• _DOCUMENT EXCERPT_
• • •
AUTHOR=Shao Lan TITLE=DNA Damage Response Signals Transduce Stress From Rheumatoid Arthritis Risk Factors Into T Cell Dysfunction JOURNAL=Frontiers in Immunology VOLUME=9 YEAR=2018 URL=https://www.frontiersin.org/journals/immunology/articles/10.3389/fimmu.2018.03055 DOI=10.3389/fimmu.2018.03055 ISSN=1664-3224 ABSTRACT=

Rheumatoid arthritis (RA) is an autoimmune-mediated disease that is associated with significant cartilage damage and immunosenescence. Despite decades of research, the major signal pathways that initiate RA are still unclear. The DNA damage response (DDR) is a specific and hierarchical network that includes cell cycle checkpoints, DNA repair, and DNA-damage tolerance pathways. Recent studies suggest that this condition is associated with deficits in telomere maintenance and overall genomic instability in the T cells of RA patients. Analysis of the underlying mechanisms has revealed defects in DDR pathways. Particularly, the DNA repair enzyme, ataxia telangiectasia mutated (ATM), is downregulated, which leaves the damaged DNA breaks in RA-associated T cells unrepaired and pushes them to apoptosis, exhausts the T cell pool, and promotes the arthritogenesis effector function of T cells. This review discusses recent advancements and illustrates that risk factors for RA, such as viral infections, environmental events, and genetic risk loci are combat with DDR signals, and the impaired DDR response of RA-associated T cells, in turn, triggers disease-related phenotypes. Therefore, DDR is the dominant signal that converts genetic and environmental stress to RA-related immune dysfunction. Understanding the orchestration of RA pathogenesis by DDR signals would further our current knowledge of RA and provide novel avenues in RA therapy.
• • •
• _DATA FOR ANALYSIS_
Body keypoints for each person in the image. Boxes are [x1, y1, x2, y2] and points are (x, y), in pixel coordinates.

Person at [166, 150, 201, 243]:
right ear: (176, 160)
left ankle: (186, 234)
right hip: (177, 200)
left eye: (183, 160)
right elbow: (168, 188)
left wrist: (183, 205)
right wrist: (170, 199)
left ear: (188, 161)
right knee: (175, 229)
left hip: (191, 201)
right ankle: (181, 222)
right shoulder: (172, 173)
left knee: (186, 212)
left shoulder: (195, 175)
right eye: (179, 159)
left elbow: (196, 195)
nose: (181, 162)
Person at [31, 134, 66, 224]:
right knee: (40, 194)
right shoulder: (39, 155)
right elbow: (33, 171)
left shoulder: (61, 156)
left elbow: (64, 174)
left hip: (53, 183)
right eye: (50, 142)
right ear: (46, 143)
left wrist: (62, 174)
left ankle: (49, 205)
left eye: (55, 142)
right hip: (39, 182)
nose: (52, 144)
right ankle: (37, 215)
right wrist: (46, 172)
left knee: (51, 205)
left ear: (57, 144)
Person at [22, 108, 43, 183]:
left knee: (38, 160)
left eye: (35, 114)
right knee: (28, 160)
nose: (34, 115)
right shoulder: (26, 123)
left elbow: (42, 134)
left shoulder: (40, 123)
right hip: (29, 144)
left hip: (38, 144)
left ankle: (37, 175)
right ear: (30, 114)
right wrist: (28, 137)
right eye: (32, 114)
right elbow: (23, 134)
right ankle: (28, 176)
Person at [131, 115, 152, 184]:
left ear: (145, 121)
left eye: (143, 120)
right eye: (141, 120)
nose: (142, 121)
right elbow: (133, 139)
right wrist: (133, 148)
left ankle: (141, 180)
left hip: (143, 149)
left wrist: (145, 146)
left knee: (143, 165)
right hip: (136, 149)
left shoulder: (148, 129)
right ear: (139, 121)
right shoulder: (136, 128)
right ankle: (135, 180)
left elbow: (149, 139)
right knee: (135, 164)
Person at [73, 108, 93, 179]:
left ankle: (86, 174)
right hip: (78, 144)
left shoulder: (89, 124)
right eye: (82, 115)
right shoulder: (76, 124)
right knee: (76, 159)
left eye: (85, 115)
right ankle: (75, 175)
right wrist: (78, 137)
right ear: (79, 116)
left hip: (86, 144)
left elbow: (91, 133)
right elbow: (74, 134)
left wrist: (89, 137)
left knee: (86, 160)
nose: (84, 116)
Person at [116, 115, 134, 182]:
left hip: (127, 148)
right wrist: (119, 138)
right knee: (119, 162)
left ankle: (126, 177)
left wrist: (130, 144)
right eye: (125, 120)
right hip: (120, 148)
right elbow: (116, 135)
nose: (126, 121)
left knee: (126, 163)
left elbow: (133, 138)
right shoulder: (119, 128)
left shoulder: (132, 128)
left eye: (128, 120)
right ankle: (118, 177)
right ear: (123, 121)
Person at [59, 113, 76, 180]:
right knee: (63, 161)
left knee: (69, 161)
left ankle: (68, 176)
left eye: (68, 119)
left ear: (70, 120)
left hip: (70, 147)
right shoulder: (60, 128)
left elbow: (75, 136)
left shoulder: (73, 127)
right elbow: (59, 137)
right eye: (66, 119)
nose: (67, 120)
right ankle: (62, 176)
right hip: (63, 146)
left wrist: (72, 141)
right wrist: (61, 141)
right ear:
• • •
• _ABOUT THIS TASK_
In the rheumatoid arthritis abstract, which DNA repair enzyme is downregulated in RA-associated T cells?

• _COMPLETED EXERCISE_
Ataxia telangiectasia mutated (ATM).